本研究將鍺奈米線與銅奈米線搭配後，製備出無機奈米線疊層結構的鍺/銅奈米線織布。此鍺/銅奈米線織布具有可撓性與彈性，且與FEC/DEC電解液搭配製成鋰電池後，展現出優異的電池的充放電循環性能。譬如，於1 C的充放電速率下進行了1000次循環後，可逆電容量仍高達830 mA h/g。另外在快充放電的表現上，鍺/銅奈米線織布可以在承受20 C充放電速率下，仍有350 mA h/g的電容量表現。另外，在1 C的充電速率充電後，可再以高達50 C的超高速放電速率進行穩定放電。經由計算並與相關文獻比較後，我們發現在計算全部電極的總重量（活性物質+導電劑+黏著劑+集流板）下，鍺/銅奈米線織布電極比其他種類的鍺或矽的電極高出了2~7倍的重量電容量。此方法所製備出的鍺/銅奈米線織布電極具潛力可應用於大電流放電的設備，且可有效減輕電池的重量。此外，我們製備出了大面積的鍺/銅奈米線織布(5 cm * 8 cm)，搭配商用化的鎳鈷錳正極製作成軟包式的全電池，可以驅動大量的LED燈，證實了我們所開發出的無機奈米線疊層結構的鍺/銅奈米線織布，除了實驗測試外，也可以做實際的鋰離子電池應用。

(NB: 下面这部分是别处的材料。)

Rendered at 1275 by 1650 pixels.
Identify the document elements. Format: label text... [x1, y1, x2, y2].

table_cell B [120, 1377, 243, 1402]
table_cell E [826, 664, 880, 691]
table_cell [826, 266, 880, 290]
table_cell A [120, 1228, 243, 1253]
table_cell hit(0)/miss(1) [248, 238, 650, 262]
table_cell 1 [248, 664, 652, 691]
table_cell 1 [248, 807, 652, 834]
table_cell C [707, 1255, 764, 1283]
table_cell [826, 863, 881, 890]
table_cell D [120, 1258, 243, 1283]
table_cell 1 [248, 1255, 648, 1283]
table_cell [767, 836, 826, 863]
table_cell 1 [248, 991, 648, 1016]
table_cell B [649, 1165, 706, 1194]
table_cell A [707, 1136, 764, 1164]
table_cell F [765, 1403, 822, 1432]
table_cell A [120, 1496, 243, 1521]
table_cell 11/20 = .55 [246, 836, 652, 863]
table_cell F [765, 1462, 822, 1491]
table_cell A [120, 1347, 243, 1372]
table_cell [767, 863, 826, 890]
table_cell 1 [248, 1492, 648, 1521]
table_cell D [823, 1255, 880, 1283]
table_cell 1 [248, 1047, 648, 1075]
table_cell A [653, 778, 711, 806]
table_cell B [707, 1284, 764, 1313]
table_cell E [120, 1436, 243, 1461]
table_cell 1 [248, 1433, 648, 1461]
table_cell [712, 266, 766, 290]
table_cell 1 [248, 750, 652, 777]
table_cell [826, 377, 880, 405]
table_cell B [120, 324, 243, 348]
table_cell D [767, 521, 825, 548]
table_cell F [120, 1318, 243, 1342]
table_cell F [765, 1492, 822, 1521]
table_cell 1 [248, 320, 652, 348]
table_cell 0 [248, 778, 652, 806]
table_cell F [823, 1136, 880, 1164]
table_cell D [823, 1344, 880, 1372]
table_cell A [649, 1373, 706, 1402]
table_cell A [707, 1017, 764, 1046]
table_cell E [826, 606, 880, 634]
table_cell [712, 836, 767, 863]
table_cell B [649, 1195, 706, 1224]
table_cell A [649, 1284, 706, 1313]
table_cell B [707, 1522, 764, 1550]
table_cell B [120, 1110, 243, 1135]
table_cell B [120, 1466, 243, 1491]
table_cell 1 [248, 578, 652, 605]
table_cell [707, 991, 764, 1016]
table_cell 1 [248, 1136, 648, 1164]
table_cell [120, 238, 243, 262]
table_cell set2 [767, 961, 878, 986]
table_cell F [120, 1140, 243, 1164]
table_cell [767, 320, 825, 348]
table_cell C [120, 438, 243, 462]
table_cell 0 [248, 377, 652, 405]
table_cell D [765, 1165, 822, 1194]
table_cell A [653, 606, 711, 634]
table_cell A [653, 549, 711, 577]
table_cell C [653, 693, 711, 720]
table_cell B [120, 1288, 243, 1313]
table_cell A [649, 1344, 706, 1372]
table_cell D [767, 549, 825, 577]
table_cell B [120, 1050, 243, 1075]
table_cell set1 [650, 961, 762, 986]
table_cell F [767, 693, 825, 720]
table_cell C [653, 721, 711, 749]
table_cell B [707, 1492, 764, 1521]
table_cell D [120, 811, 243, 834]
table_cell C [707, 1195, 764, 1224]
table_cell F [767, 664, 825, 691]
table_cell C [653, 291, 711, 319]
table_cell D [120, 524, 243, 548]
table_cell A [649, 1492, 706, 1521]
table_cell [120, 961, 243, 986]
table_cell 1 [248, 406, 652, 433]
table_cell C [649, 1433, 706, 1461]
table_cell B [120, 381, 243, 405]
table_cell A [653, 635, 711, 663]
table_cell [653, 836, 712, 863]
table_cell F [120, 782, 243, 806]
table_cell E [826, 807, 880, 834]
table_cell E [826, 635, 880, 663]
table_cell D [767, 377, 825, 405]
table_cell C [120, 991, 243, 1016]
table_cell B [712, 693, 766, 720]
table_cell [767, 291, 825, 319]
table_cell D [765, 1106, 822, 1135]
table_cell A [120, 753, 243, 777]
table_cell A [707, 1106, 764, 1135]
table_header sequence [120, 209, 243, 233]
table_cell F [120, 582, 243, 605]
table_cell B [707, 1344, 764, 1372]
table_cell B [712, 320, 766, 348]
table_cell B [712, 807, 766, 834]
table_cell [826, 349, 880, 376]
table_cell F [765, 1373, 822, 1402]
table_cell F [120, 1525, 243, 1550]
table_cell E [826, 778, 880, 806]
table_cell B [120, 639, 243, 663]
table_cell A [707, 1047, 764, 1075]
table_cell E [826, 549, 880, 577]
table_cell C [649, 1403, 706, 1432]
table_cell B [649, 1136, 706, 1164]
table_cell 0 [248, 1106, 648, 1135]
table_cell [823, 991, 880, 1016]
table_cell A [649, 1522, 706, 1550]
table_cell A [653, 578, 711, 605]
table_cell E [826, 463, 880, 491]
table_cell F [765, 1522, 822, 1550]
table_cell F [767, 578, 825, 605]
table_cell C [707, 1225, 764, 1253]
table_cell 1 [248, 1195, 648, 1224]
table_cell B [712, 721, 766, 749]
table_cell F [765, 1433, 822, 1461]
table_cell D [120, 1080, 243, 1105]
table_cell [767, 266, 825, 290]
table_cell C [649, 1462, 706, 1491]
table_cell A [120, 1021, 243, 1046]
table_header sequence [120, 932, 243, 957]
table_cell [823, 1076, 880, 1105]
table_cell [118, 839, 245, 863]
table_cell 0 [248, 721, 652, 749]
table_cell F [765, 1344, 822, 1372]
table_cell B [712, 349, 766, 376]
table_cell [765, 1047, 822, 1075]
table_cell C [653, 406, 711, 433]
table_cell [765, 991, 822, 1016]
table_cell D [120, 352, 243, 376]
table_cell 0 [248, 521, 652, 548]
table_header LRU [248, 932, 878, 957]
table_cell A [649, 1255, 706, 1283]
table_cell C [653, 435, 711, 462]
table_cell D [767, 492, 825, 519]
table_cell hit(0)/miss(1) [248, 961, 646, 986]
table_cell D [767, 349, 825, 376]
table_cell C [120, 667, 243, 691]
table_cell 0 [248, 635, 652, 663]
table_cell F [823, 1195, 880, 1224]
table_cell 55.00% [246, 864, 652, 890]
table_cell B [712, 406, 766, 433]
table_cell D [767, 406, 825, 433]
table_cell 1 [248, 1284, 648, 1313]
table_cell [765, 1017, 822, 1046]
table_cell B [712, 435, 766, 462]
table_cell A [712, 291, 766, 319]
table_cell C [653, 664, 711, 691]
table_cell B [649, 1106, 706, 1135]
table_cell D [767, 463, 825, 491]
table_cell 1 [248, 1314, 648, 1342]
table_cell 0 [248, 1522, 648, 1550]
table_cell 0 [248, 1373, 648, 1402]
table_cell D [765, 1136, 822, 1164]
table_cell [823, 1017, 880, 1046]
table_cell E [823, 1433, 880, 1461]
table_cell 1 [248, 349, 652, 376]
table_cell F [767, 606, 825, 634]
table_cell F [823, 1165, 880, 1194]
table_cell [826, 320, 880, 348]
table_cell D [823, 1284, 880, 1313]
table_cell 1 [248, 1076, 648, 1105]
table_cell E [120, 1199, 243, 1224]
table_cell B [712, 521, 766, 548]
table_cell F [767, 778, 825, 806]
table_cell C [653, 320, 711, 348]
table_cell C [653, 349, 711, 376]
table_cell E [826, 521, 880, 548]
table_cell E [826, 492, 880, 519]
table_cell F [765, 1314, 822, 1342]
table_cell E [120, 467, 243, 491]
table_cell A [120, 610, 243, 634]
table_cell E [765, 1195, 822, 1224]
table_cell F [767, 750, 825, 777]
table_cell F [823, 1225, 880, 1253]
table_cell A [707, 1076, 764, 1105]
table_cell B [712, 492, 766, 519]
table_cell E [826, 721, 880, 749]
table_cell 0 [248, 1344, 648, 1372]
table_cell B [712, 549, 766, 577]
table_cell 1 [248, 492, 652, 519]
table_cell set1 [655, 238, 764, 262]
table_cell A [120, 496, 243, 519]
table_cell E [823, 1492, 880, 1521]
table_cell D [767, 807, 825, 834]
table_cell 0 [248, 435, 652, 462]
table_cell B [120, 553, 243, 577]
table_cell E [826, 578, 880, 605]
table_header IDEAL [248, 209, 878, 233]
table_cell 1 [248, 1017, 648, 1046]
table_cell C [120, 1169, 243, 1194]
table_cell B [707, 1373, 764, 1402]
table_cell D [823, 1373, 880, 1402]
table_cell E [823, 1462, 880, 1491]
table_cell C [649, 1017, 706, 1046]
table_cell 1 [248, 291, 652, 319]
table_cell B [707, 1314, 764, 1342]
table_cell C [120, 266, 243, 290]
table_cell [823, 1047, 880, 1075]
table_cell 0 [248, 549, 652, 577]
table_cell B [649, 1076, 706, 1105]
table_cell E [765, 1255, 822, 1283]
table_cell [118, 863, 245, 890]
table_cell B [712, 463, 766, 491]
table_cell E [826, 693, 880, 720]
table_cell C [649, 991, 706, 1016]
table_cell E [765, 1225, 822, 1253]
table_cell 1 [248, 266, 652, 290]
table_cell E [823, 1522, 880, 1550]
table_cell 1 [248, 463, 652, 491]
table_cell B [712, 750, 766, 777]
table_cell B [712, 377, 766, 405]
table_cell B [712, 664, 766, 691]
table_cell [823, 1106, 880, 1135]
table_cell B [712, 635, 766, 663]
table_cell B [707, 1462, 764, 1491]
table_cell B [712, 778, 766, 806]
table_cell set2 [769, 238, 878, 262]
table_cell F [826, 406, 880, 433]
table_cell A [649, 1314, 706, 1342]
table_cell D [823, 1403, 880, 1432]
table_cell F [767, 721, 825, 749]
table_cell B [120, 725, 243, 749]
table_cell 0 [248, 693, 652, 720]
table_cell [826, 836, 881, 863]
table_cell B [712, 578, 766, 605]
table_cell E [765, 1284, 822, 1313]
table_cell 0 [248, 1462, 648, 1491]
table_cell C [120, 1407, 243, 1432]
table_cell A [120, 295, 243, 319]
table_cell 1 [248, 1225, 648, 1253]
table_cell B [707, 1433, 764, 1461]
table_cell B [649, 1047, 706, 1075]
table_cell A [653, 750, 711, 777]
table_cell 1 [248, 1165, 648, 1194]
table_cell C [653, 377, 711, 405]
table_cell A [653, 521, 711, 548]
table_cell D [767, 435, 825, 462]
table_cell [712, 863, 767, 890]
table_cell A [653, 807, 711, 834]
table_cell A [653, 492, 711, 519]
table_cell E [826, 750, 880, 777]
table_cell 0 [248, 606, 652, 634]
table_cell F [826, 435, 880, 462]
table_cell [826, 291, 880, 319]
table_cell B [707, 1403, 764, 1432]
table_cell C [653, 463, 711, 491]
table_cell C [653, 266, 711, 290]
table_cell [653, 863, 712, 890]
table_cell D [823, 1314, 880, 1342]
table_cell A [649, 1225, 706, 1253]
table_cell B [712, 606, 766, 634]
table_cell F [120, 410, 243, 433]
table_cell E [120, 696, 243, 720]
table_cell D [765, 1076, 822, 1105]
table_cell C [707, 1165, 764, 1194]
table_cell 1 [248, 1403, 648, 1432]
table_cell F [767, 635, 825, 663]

Germanium nanowires and copper nanowires were combined to manufacture germanium/copper nanowire fabrics with a layered inorganic nanowires structure. The fabrics are flexible and resilient. The lithium ion half cells made of the germanium/copper nanowire fabric with an electrolyte composed of FEC/DEC have excellent cycle performance and stability. After 500 cycles at a rate of 1C, the cell exhibited a reversible capacity of 830 mAh/g. The germanium/copper nanowire fabrics also exhibited high rate capacity, having a reversible capacity of 350 mAh/g at a rate of 20 C. In addition, it can allow ultrafast discharge at 50 C when charged at 1C. By calculating the total weight of the electrodes (active materials + conductive agents + binder + current collector) and comparing with the relevant literature, we found that the weight capacities of germanium/copper nanowire fabric electrode were 2~7 times higher than other types of germanium or silicon electrode. The germanium/copper nanowire fabric electrodes have potential for some applications which require rapid cycling rates and can significantly reduce battery weight. Furthermore, We prepared a large area Ge/Cu nanowire fabric anode (5 cm *8 cm) to assemble full cells with commercial Li(NiCoMn)O2 cathode. The full cells were able to power a lot of LEDs. This work demonstrated that our development of layered inorganic nanowires structure make progress toward practical Li-ion battery applications.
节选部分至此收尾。